§ Selected passage:

Nicholas Peart talks about his encounters with police after being stopped and frisked. (Photo courtesy of Nicholas Peart.)

New York City’s decade-long stop-and-frisk policy has prompted an ongoing class action lawsuit: Floyd v. City of New York.

The trial is now entering its sixth week and plaintiffs are hoping to bring changes to the controversial police tactic, which allows officers to stop and question individuals they reasonably suspect of criminal activity, and in some cases, to search those individuals for weapons and drugs.

While city and police officials have defended the policy as effective in reducing crime in the city, many in the city’s black and Hispanic communities disagree.

So far in the trial, several plaintiffs have given personal accounts of being stopped by NYPD officers – which some say also included being unreasonably searched. They argue that the practice has violated their constitutional and civil rights.

The Center for Constitutional Rights filed the lawsuit and says stop-and-frisk violates the Fourth Amendment’s prohibition against unreasonable searches and seizures and the Fourteenth Amendment’s protections against racially-discriminatory policing.

§ Source data:

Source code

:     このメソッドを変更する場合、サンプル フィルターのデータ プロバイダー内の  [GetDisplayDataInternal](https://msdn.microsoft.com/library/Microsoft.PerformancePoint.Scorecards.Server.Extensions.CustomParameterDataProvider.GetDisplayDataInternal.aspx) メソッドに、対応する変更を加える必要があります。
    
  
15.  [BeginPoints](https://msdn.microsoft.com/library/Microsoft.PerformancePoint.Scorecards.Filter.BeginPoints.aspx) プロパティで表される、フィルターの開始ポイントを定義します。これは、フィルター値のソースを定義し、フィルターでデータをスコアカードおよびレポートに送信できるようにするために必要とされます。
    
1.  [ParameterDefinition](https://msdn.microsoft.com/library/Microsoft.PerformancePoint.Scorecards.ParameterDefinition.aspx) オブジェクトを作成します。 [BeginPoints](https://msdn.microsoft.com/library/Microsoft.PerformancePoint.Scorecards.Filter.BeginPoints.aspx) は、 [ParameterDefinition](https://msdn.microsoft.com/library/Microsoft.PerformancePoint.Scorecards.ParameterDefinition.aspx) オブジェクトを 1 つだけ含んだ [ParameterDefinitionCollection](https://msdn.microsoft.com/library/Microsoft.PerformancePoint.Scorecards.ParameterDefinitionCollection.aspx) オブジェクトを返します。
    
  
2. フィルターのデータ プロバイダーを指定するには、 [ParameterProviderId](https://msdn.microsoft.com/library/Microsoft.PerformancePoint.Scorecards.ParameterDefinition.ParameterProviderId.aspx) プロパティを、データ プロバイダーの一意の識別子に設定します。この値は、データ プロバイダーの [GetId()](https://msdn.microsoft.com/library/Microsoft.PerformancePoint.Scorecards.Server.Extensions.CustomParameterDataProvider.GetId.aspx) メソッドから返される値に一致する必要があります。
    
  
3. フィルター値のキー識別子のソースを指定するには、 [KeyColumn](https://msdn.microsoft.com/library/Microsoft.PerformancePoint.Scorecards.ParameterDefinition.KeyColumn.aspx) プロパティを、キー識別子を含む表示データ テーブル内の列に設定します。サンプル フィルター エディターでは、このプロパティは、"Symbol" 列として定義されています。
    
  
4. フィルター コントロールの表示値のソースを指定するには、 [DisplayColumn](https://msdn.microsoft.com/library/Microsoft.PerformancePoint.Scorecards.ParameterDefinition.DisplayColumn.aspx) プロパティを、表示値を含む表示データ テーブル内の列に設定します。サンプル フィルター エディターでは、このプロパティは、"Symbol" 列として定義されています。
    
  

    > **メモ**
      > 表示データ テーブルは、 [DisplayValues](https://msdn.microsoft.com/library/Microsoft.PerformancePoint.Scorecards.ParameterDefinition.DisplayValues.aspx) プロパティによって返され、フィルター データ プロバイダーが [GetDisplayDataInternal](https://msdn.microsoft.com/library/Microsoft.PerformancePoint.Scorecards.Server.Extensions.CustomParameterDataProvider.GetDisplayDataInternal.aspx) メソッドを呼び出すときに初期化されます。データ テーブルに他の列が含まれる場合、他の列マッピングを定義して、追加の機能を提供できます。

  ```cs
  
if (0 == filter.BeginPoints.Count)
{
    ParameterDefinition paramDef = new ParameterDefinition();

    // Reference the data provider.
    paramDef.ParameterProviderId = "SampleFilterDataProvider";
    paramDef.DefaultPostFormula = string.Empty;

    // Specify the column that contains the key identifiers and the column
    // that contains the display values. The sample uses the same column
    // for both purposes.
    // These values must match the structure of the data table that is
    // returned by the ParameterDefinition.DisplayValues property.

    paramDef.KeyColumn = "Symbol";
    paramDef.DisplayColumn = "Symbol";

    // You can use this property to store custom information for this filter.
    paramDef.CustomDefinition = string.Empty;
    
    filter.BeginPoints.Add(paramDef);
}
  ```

§ Questions:
• a. Answer these questions from the stop-and-frisk article, one line each:
(i) Which week of the Floyd v. City of New York trial is now beginning?
(ii) Which organization filed the lawsuit?
(iii) Which two amendments does that organization say the policy violates?
• b. Extend the stop-and-frisk article with a few more paragraphs that pick up after its final sentence.

§ Answers for the tasks:
• a.
(i) The sixth week.
(ii) The Center for Constitutional Rights.
(iii) The Fourth Amendment and the Fourteenth Amendment.

• b.
Nicholas Peart is among those who testified in court. He says he has been stopped between 5 and 10 times.

Peart tells theGrio that one stop-and-frisk incident that left him feeling “victimized and criminalized.”

A personal stop-and-frisk account

Peart, 24, was born and raised in New York.  After his mother passed away in 2010, he was left as the sole guardian for his three younger siblings, now 12, 13, and 20 years old.

One evening in May of 2011, Peart says he was headed to the corner store, down the street from his home, wearing blue shorts and a t-shirt. A few moments later, he says police officers parked their car nearby, jumped out, and approached him.

“I was texting while I was walking and by the time I looked up an officer was in front of me,” he tells theGrio. “He took my phone, told me to put my hands against the wall, and then patted me down.”

From there, Peart says the officers asked for his ID, took his keys and asked which building he lived in. He complied, telling them which key opened the front entrance to his building and which key corresponded with his unit’s front door.

“Not only did he enter my building, but he went to my door. I know that because my younger sister called me later and told me,” he says.

Meanwhile, Peart says he was held outside and handcuffed by the other officer, who then ordered Peart to get into the backseat of their police cruiser.

“It was the first time I had ever felt cold handcuffs on my wrists,” he says.

From there, Peart says the officer asked if he was carrying marijuana, and proceeded to take off his sneakers. While one officer searched Peart’s clothing, the other returned from the apartment. After discovering that Peart was clean, the officers let him go, he says.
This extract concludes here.